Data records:
▼▼▼
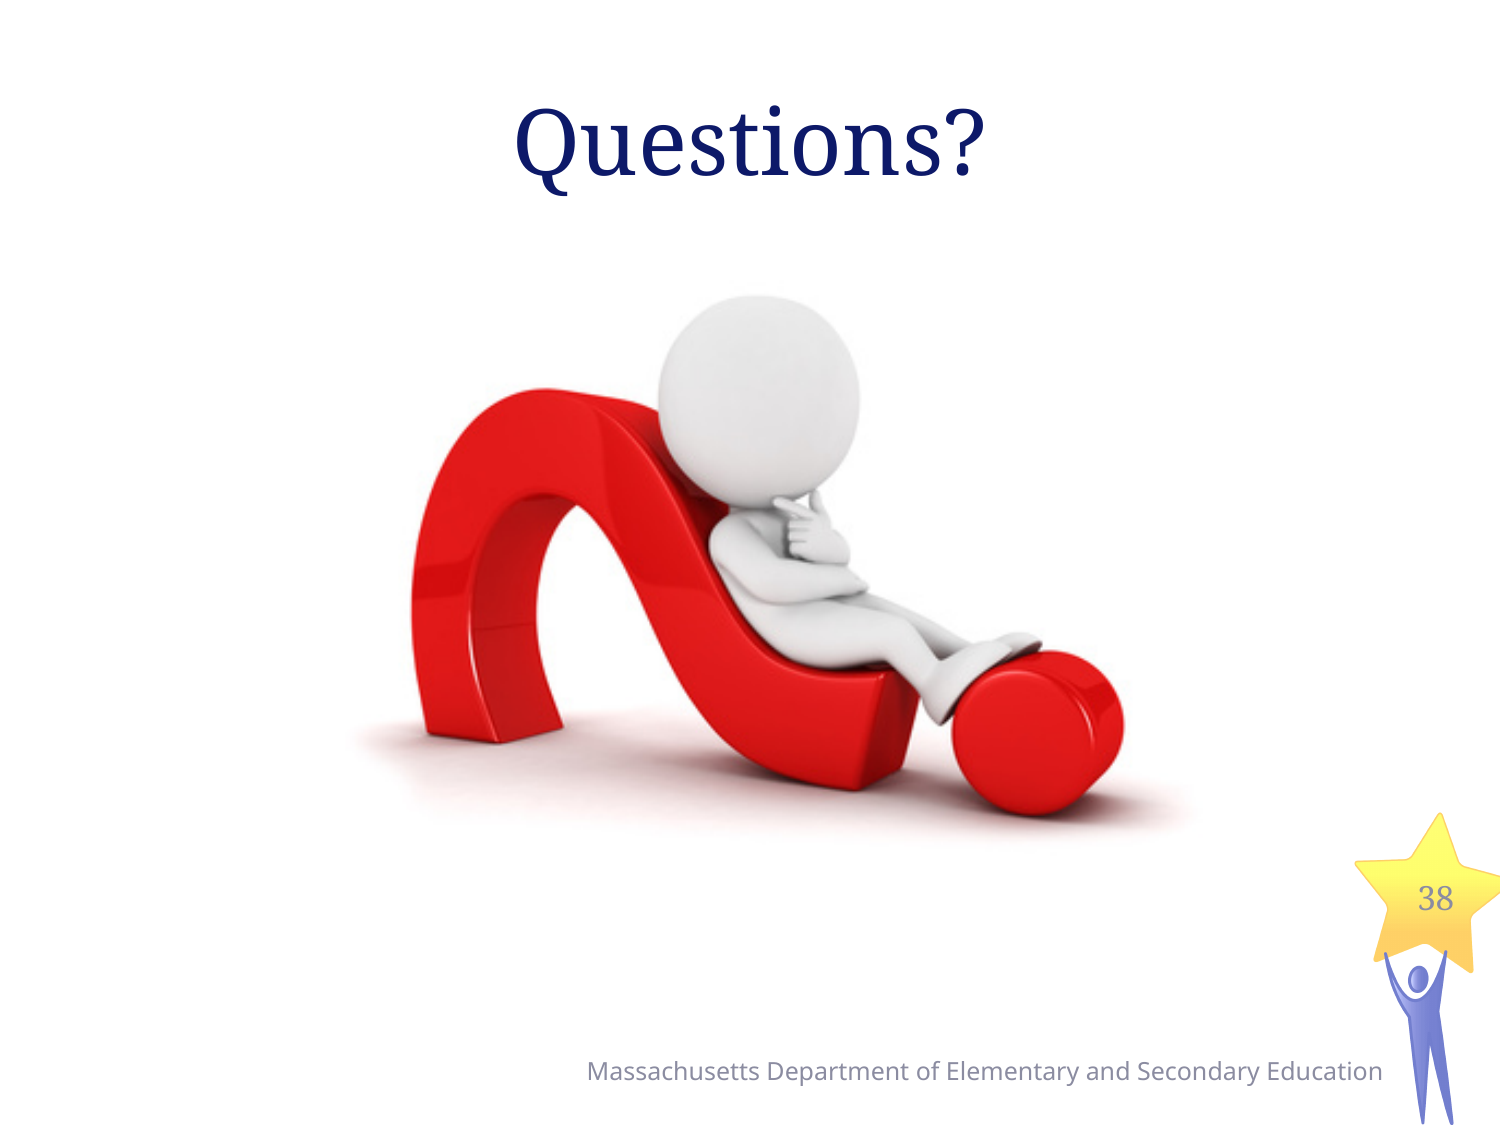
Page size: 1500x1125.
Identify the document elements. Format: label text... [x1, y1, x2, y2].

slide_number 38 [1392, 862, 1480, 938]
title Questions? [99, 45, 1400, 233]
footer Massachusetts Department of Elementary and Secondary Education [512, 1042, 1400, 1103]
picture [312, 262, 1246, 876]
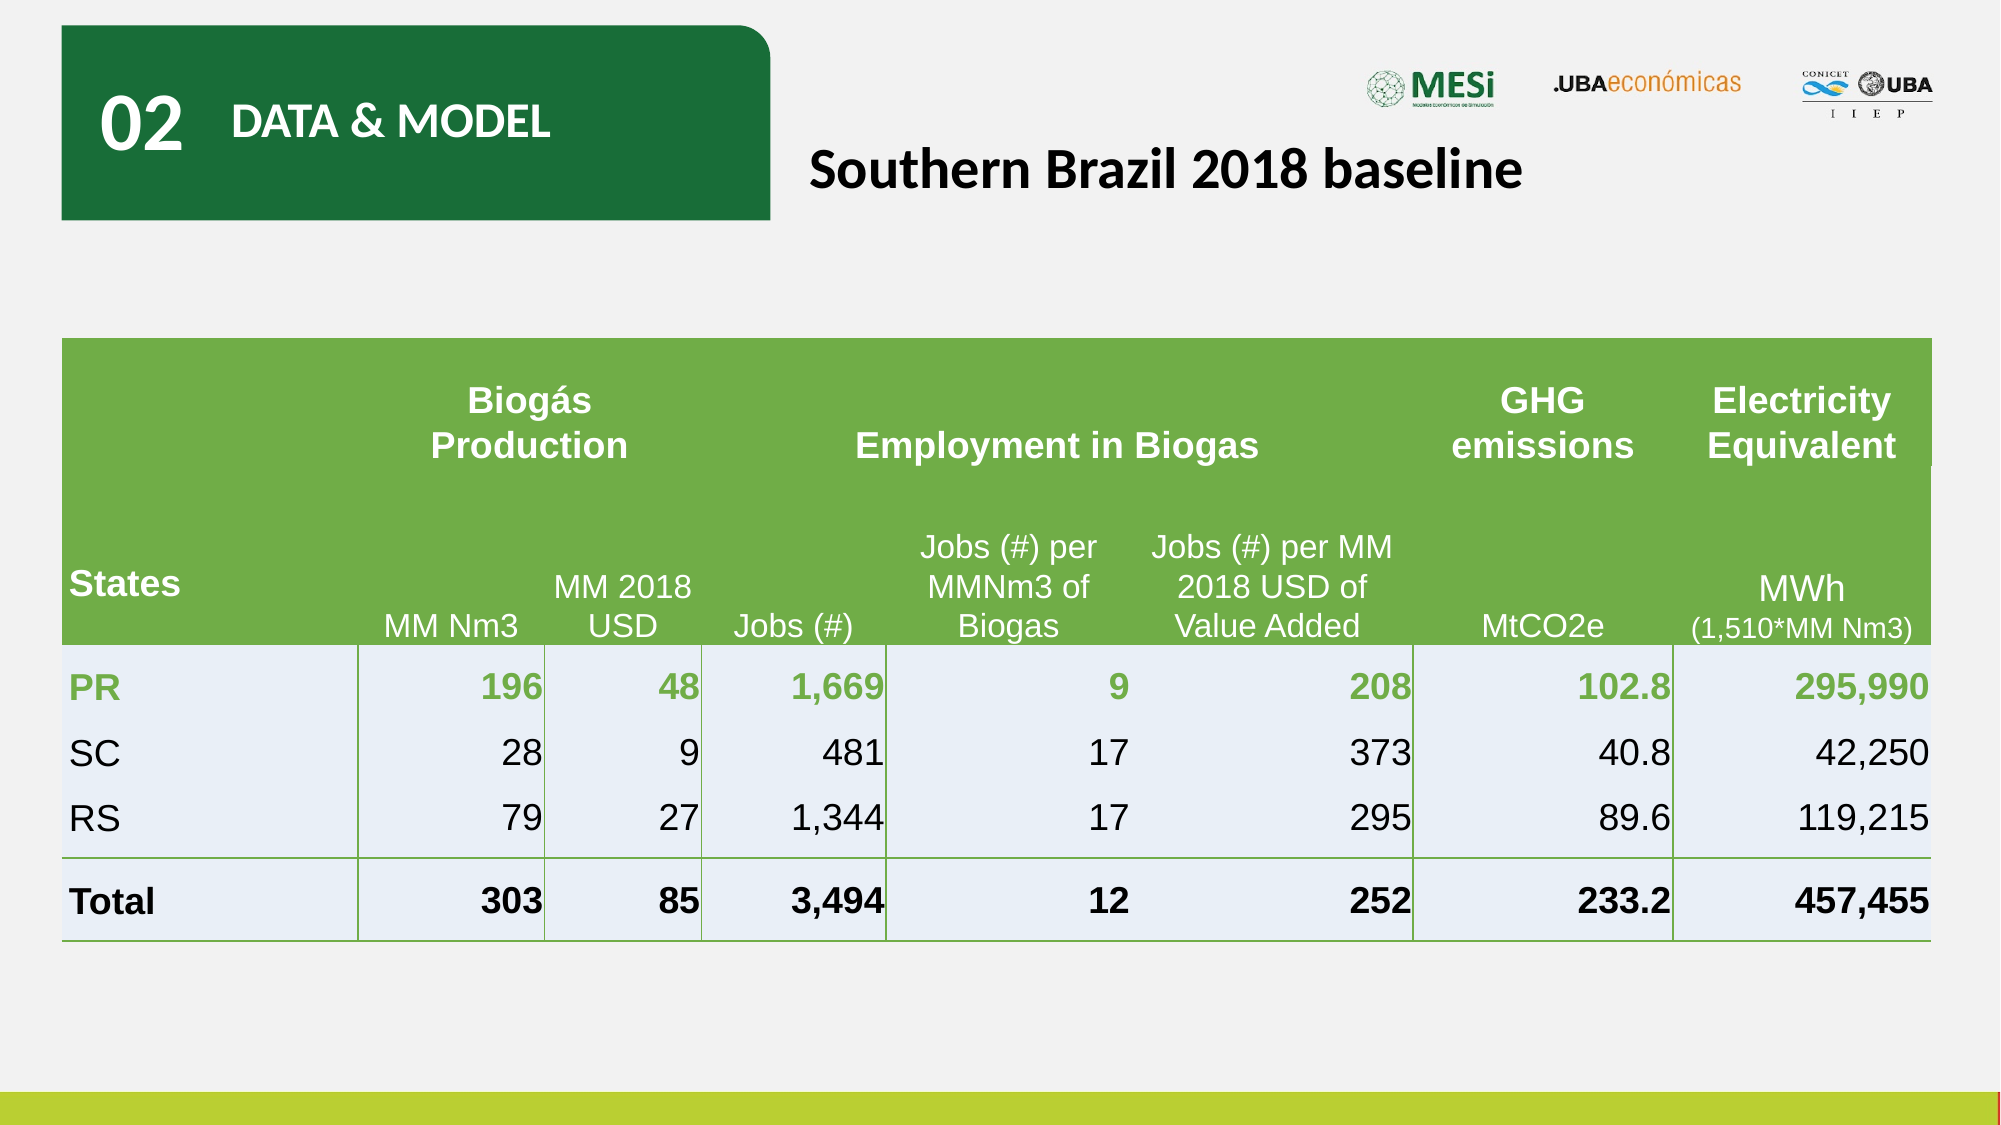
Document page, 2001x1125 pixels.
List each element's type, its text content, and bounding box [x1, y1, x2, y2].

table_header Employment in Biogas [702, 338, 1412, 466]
▲▲▲
■ Exercise description:
Please print the data above once more, exactly and without images.

■ Exercise output:
Page size: 1500x1125.
Identify the document elements. Format: label text... [x1, y1, x2, y2].

slide_number 38 [1392, 862, 1480, 938]
title Questions? [99, 45, 1400, 233]
footer Massachusetts Department of Elementary and Secondary Education [512, 1042, 1400, 1103]
picture [312, 262, 1246, 876]
Document page, 2001x1125 pixels.
List each element's type, its text content, and bounding box [x1, y1, x2, y2].

table_header Employment in Biogas [702, 338, 1412, 466]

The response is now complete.